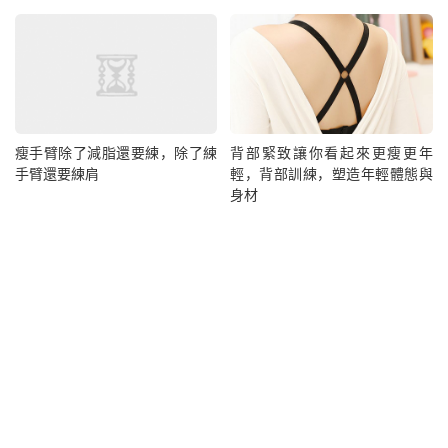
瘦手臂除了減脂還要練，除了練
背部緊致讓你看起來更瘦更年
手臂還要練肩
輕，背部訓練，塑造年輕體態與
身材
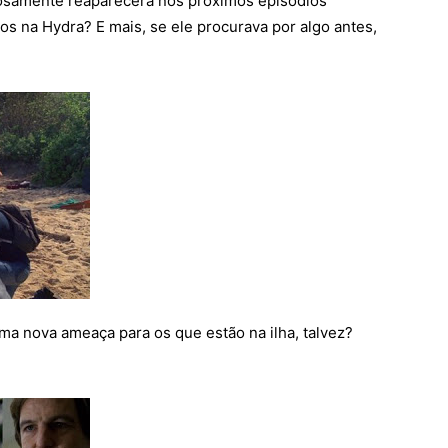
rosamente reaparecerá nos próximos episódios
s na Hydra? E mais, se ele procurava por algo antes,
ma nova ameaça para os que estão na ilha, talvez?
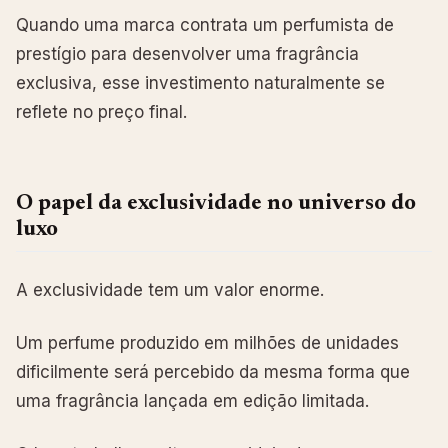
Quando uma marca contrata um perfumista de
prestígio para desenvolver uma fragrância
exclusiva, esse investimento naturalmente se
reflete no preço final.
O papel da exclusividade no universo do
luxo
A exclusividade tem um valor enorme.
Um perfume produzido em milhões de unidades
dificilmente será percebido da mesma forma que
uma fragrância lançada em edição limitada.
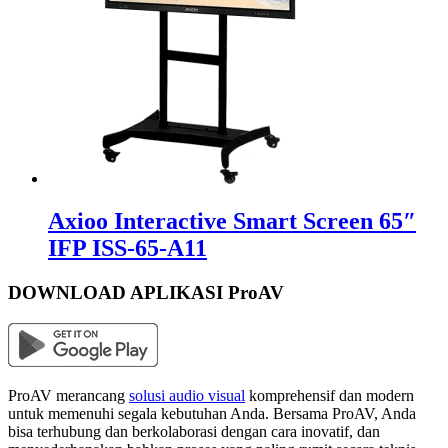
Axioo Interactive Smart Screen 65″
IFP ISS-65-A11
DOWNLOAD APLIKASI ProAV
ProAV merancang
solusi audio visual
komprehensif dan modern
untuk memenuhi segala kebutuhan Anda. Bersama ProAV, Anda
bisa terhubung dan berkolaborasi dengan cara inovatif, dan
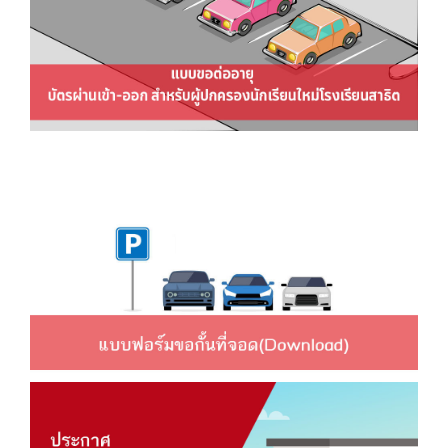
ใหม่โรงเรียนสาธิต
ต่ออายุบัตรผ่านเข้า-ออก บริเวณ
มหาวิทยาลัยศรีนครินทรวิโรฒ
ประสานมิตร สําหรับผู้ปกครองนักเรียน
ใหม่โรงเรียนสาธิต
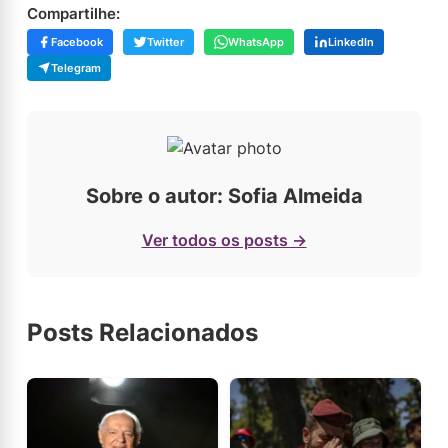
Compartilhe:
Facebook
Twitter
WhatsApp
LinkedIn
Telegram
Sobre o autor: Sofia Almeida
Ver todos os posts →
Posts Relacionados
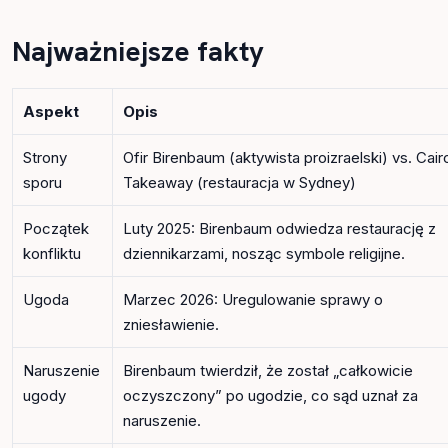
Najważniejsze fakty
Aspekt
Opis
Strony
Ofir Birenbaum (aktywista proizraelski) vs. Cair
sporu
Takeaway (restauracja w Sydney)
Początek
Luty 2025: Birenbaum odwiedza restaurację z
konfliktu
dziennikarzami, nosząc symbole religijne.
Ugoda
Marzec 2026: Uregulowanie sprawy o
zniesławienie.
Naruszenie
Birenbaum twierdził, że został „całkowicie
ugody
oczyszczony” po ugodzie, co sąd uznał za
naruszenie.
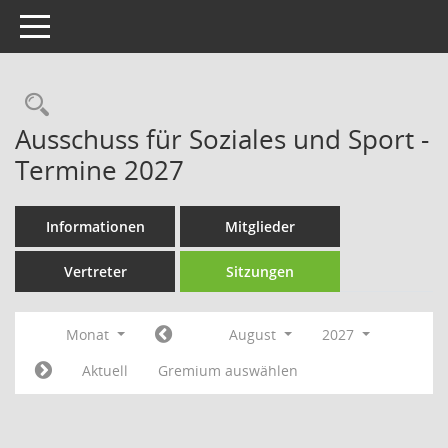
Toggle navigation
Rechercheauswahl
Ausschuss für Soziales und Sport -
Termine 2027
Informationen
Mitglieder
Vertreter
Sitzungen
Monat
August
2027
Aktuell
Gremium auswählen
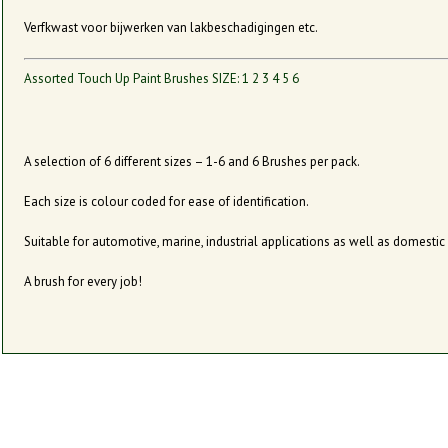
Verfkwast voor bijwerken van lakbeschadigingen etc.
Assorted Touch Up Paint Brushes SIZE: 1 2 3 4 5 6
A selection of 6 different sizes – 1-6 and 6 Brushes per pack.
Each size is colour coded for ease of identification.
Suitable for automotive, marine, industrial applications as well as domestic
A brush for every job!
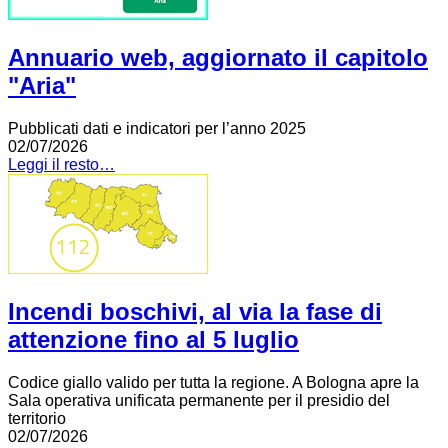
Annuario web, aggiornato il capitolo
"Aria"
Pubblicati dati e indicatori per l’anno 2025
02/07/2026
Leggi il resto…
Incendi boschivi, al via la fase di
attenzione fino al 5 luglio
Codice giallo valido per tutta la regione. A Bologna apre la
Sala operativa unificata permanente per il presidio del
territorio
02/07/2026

== INSTRUCTIONS TO FOLLOW ==
Search the listing above for the string "Brushes" and return each line it appears on.

== SOLUTION BELOW ==
Assorted Touch Up Paint Brushes SIZE: 1 2 3 4 5 6
A selection of 6 different sizes – 1-6 and 6 Brushes per pack.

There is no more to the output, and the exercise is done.